* **DIRECTIVE**:
Set down the records again. Every word and mark must match exactly.

* **THE INPUT**:
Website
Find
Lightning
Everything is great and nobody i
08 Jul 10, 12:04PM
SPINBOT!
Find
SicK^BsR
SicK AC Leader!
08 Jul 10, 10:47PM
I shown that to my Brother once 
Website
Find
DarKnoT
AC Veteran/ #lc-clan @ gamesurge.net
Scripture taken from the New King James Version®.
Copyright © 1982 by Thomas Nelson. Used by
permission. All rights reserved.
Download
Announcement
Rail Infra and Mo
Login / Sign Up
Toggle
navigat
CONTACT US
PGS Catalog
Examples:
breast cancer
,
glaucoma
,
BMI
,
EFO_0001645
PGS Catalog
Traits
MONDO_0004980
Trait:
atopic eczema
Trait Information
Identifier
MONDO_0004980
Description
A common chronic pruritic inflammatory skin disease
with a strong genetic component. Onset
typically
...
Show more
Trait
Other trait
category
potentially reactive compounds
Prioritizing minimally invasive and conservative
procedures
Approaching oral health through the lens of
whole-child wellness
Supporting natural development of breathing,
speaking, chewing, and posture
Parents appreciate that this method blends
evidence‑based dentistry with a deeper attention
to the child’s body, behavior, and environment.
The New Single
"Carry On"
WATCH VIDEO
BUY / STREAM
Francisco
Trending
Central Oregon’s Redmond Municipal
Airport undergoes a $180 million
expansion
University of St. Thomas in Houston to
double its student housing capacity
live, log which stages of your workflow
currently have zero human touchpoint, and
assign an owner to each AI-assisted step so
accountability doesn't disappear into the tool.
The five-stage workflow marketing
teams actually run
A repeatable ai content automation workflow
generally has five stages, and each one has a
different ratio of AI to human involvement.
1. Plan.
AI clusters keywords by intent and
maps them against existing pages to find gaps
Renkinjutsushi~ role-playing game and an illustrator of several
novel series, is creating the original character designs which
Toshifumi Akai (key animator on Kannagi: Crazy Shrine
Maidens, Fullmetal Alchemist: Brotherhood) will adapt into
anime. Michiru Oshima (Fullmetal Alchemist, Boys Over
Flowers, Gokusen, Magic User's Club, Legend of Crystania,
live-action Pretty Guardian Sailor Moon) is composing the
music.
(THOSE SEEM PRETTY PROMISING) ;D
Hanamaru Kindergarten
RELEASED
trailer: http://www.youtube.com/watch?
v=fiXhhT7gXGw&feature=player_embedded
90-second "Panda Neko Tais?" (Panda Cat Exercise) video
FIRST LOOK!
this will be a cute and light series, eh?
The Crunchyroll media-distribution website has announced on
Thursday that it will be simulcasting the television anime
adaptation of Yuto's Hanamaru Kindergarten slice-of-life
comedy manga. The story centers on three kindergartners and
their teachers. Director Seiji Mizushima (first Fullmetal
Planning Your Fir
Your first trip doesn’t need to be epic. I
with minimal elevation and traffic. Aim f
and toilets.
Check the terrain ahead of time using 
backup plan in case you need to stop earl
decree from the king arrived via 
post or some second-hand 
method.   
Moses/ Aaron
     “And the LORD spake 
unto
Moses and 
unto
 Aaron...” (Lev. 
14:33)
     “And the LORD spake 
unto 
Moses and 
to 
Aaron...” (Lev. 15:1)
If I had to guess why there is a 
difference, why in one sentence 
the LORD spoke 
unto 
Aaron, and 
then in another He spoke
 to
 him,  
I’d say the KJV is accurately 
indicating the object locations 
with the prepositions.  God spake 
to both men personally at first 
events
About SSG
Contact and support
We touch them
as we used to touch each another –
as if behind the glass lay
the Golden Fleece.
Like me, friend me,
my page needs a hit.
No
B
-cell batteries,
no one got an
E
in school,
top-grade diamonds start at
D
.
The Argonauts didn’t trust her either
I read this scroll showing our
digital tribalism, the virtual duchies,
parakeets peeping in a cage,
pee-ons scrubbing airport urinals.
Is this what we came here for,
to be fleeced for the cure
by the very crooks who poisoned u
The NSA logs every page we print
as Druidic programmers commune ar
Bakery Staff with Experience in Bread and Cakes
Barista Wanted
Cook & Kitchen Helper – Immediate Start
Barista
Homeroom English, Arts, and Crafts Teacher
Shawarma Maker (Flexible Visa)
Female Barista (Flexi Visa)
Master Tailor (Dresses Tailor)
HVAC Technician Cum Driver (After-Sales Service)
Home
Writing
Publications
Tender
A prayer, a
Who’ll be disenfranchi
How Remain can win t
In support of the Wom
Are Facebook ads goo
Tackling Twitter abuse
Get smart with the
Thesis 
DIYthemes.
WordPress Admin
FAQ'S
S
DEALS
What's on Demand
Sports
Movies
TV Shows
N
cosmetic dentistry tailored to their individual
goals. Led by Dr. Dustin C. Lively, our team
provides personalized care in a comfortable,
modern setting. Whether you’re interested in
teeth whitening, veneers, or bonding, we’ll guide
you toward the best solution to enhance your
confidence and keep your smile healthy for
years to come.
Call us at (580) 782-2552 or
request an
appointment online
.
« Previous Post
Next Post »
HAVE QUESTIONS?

* **ANSWER BELOW**:
Website
Find
Lightning
Everything is great and nobody i
08 Jul 10, 12:04PM
SPINBOT!
Find
SicK^BsR
SicK AC Leader!
08 Jul 10, 10:47PM
I shown that to my Brother once 
Website
Find
DarKnoT
AC Veteran/ #lc-clan @ gamesurge.net
Scripture taken from the New King James Version®.
Copyright © 1982 by Thomas Nelson. Used by
permission. All rights reserved.
Download
Announcement
Rail Infra and Mo
Login / Sign Up
Toggle
navigat
CONTACT US
PGS Catalog
Examples:
breast cancer
,
glaucoma
,
BMI
,
EFO_0001645
PGS Catalog
Traits
MONDO_0004980
Trait:
atopic eczema
Trait Information
Identifier
MONDO_0004980
Description
A common chronic pruritic inflammatory skin disease
with a strong genetic component. Onset
typically
...
Show more
Trait
Other trait
category
potentially reactive compounds
Prioritizing minimally invasive and conservative
procedures
Approaching oral health through the lens of
whole-child wellness
Supporting natural development of breathing,
speaking, chewing, and posture
Parents appreciate that this method blends
evidence‑based dentistry with a deeper attention
to the child’s body, behavior, and environment.
The New Single
"Carry On"
WATCH VIDEO
BUY / STREAM
Francisco
Trending
Central Oregon’s Redmond Municipal
Airport undergoes a $180 million
expansion
University of St. Thomas in Houston to
double its student housing capacity
live, log which stages of your workflow
currently have zero human touchpoint, and
assign an owner to each AI-assisted step so
accountability doesn't disappear into the tool.
The five-stage workflow marketing
teams actually run
A repeatable ai content automation workflow
generally has five stages, and each one has a
different ratio of AI to human involvement.
1. Plan.
AI clusters keywords by intent and
maps them against existing pages to find gaps
Renkinjutsushi~ role-playing game and an illustrator of several
novel series, is creating the original character designs which
Toshifumi Akai (key animator on Kannagi: Crazy Shrine
Maidens, Fullmetal Alchemist: Brotherhood) will adapt into
anime. Michiru Oshima (Fullmetal Alchemist, Boys Over
Flowers, Gokusen, Magic User's Club, Legend of Crystania,
live-action Pretty Guardian Sailor Moon) is composing the
music.
(THOSE SEEM PRETTY PROMISING) ;D
Hanamaru Kindergarten
RELEASED
trailer: http://www.youtube.com/watch?
v=fiXhhT7gXGw&feature=player_embedded
90-second "Panda Neko Tais?" (Panda Cat Exercise) video
FIRST LOOK!
this will be a cute and light series, eh?
The Crunchyroll media-distribution website has announced on
Thursday that it will be simulcasting the television anime
adaptation of Yuto's Hanamaru Kindergarten slice-of-life
comedy manga. The story centers on three kindergartners and
their teachers. Director Seiji Mizushima (first Fullmetal
Planning Your Fir
Your first trip doesn’t need to be epic. I
with minimal elevation and traffic. Aim f
and toilets.
Check the terrain ahead of time using 
backup plan in case you need to stop earl
decree from the king arrived via 
post or some second-hand 
method.   
Moses/ Aaron
     “And the LORD spake 
unto
Moses and 
unto
 Aaron...” (Lev. 
14:33)
     “And the LORD spake 
unto 
Moses and 
to 
Aaron...” (Lev. 15:1)
If I had to guess why there is a 
difference, why in one sentence 
the LORD spoke 
unto 
Aaron, and 
then in another He spoke
 to
 him,  
I’d say the KJV is accurately 
indicating the object locations 
with the prepositions.  God spake 
to both men personally at first 
events
About SSG
Contact and support
We touch them
as we used to touch each another –
as if behind the glass lay
the Golden Fleece.
Like me, friend me,
my page needs a hit.
No
B
-cell batteries,
no one got an
E
in school,
top-grade diamonds start at
D
.
The Argonauts didn’t trust her either
I read this scroll showing our
digital tribalism, the virtual duchies,
parakeets peeping in a cage,
pee-ons scrubbing airport urinals.
Is this what we came here for,
to be fleeced for the cure
by the very crooks who poisoned u
The NSA logs every page we print
as Druidic programmers commune ar
Bakery Staff with Experience in Bread and Cakes
Barista Wanted
Cook & Kitchen Helper – Immediate Start
Barista
Homeroom English, Arts, and Crafts Teacher
Shawarma Maker (Flexible Visa)
Female Barista (Flexi Visa)
Master Tailor (Dresses Tailor)
HVAC Technician Cum Driver (After-Sales Service)
Home
Writing
Publications
Tender
A prayer, a
Who’ll be disenfranchi
How Remain can win t
In support of the Wom
Are Facebook ads goo
Tackling Twitter abuse
Get smart with the
Thesis 
DIYthemes.
WordPress Admin
FAQ'S
S
DEALS
What's on Demand
Sports
Movies
TV Shows
N
cosmetic dentistry tailored to their individual
goals. Led by Dr. Dustin C. Lively, our team
provides personalized care in a comfortable,
modern setting. Whether you’re interested in
teeth whitening, veneers, or bonding, we’ll guide
you toward the best solution to enhance your
confidence and keep your smile healthy for
years to come.
Call us at (580) 782-2552 or
request an
appointment online
.
« Previous Post
Next Post »
HAVE QUESTIONS?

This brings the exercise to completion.